The roadhouse decor lets us know in no uncertain terms that we are in cattle country. Old leather saddles, shackles, whips, rusted spurs, mounted bull horns, metal bits, harnesses, various leather straps, paintings and photographs of cattle musters cover every vertical inch of the walls. The usual roadhouse fare is on offer here. No feral Buffalo Burger though, only prime beef.

I’ve started to smell of stale sweat and my breath stinks like a wheelie bin that’s been sitting in the afternoon sun. My skin feels stiff and dull. Every time I see myself in the toilet mirror I look worse. It must have something to do with urinating. Got to stop it. Got to keep reading. Keep my mind occupied. Keep it from turning on me.

Watched the film Stargate. Seems the Yanks missed out on saving the Israelites back in BC, so they though they’d have a go through Hollywood. It was pathetic cross between Indiana Jones, Star Wars and a Vietnam film. Heavy on special effects, light on story line.

My stomach growls. Coober Pedy is the dinner stop.

Tuesday 9:40pm – Coober Pedy
The flat plains are now marked with conical mounds of earth. Tailings from the local opal mines. Looks like some giant rodent on a mean dose of backyard amphetamines has been keeping itself busy. The mounds get bigger in size and number as we get closer to town. Apparently Coober Pedy means ‘white man in a hole’ in the local Aboriginal language. It couldn’t have a better name.

The brakes are applied and the smokers enthusiastically lead the exodus. I’ve seen the look in their eyes and have made it a point never to get in their way. A warm sunset paints the prefab buildings pink. Air vents crane their metal necks out of the ground to reveal the presence of the famous underground dwellings of the locals.

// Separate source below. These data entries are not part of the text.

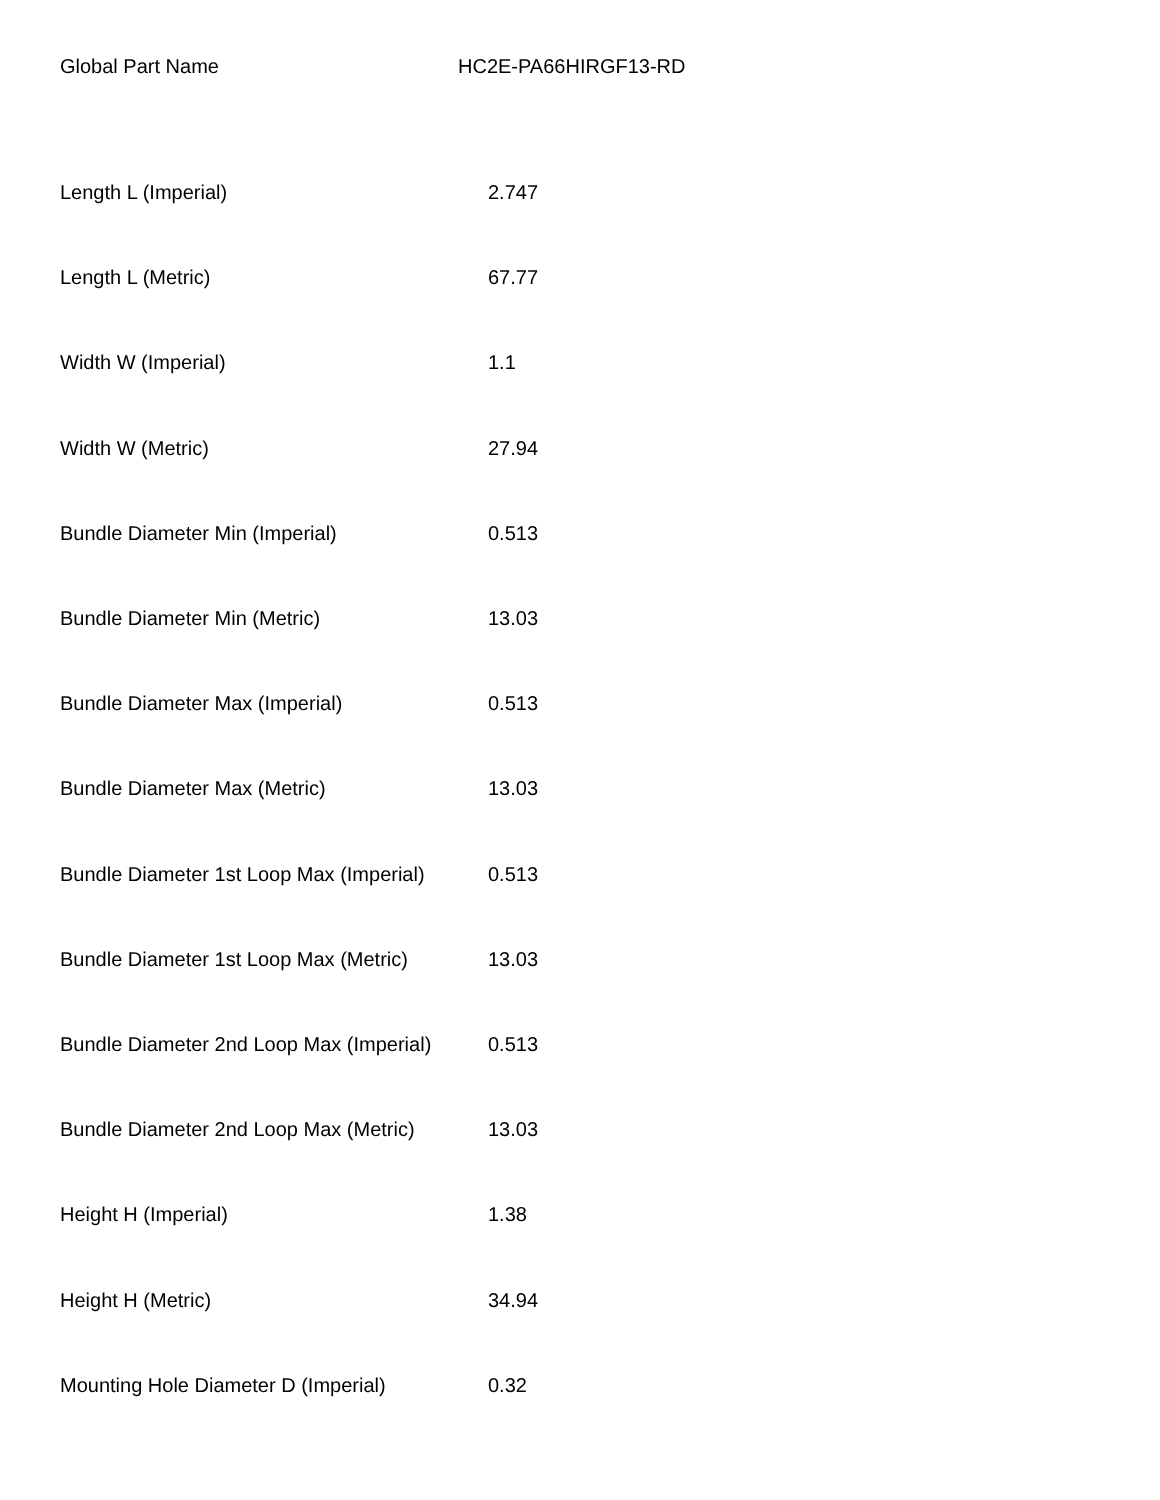Global Part Name HC2E-PA66HIRGF13-RD
| Length L (Imperial) | 2.747 |
| Length L (Metric) | 67.77 |
| Width W (Imperial) | 1.1 |
| Width W (Metric) | 27.94 |
| Bundle Diameter Min (Imperial) | 0.513 |
| Bundle Diameter Min (Metric) | 13.03 |
| Bundle Diameter Max (Imperial) | 0.513 |
| Bundle Diameter Max (Metric) | 13.03 |
| Bundle Diameter 1st Loop Max (Imperial) | 0.513 |
| Bundle Diameter 1st Loop Max (Metric) | 13.03 |
| Bundle Diameter 2nd Loop Max (Imperial) | 0.513 |
| Bundle Diameter 2nd Loop Max (Metric) | 13.03 |
| Height H (Imperial) | 1.38 |
| Height H (Metric) | 34.94 |
| Mounting Hole Diameter D (Imperial) | 0.32 |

I order a pizza at the roadhouse, Margarita with extra cheese, and take a short walk down the road to an elevated lookout. The place is amazingly quiet. Pinkie cream gravel crunches underfoot. A couple of the other inmates join me and together we watch the sun dip below the horizon.

Dogs bark and cars swish past into the empty distance. Street lights flick on. A serpentine roadtrain, back lit by a golden sky, roars into town. In the distance a dust trail betrays the presence of another speeding vehicle fleeing the emptiness. Back at the roadhouse I wolf down my pizza and end up with a burnt palate from the hot cheese. An ice-cold orange juice soothes the burn.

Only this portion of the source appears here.